-- Opening Marker --

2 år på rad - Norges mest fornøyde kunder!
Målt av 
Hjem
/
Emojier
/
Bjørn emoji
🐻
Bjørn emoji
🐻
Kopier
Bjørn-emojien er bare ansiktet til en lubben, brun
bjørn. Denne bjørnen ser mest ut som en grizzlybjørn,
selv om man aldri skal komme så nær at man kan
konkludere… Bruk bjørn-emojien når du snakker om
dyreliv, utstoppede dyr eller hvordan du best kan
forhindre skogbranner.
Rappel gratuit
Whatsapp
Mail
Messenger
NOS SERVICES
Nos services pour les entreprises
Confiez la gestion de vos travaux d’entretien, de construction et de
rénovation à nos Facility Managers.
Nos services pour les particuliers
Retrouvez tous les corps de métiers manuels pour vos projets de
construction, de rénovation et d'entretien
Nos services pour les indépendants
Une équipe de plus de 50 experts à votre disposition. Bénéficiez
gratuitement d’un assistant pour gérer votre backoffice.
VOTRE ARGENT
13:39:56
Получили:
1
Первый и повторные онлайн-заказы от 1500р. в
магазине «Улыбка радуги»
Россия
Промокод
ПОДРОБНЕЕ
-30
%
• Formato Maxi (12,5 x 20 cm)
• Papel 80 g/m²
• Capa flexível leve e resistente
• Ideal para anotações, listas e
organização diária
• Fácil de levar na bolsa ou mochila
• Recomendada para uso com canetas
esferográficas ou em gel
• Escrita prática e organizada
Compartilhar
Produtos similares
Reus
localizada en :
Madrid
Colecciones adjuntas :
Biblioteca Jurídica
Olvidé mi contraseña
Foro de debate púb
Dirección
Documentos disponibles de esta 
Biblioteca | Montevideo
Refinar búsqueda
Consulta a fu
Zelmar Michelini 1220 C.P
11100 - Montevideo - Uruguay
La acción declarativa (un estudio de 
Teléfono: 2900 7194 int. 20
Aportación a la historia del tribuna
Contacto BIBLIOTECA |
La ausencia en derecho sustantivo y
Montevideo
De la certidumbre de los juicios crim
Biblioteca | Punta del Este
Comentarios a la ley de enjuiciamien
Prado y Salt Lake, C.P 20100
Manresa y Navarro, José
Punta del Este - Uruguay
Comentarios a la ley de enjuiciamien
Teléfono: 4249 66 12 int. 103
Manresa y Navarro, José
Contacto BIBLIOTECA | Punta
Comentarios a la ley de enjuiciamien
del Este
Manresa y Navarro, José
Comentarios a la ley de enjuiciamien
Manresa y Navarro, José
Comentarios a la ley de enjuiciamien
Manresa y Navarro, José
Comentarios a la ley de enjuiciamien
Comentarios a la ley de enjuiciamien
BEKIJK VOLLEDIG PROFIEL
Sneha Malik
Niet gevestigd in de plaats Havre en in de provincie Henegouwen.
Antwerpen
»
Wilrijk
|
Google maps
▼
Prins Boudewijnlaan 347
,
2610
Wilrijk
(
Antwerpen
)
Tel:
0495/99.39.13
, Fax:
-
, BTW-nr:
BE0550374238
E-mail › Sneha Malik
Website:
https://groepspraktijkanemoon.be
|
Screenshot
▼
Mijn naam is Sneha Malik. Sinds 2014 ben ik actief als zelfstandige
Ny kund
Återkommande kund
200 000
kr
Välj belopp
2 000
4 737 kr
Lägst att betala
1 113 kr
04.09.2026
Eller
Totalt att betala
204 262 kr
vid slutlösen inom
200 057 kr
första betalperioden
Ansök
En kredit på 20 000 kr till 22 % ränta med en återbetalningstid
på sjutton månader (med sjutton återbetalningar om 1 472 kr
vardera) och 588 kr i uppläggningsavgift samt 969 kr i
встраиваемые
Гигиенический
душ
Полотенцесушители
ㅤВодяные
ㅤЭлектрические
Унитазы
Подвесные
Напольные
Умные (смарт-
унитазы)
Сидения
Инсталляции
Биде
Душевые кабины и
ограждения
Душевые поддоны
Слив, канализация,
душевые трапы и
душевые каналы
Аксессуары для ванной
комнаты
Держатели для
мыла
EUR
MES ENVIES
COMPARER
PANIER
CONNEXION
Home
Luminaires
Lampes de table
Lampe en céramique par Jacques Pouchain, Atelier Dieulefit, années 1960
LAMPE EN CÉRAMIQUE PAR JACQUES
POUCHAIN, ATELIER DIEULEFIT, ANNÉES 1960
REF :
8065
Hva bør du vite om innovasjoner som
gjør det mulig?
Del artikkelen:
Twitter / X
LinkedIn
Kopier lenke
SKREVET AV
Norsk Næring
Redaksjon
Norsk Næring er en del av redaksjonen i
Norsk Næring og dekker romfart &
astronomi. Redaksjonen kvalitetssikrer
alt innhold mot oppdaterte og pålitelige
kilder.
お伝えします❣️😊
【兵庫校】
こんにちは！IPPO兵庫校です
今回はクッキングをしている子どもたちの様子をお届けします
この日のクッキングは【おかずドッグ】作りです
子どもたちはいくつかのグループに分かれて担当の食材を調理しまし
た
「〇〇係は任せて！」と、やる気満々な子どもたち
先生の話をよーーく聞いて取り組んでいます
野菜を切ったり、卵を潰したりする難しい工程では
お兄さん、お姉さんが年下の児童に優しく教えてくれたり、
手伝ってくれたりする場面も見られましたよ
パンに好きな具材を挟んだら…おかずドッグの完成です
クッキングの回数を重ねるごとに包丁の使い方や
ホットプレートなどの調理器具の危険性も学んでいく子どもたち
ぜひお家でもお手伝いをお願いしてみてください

-- Closing Marker --

> To do
Where a line of the records above holds the word "mest", copy that line.

> Output below
2 år på rad - Norges mest fornøyde kunder!
bjørn. Denne bjørnen ser mest ut som en grizzlybjørn,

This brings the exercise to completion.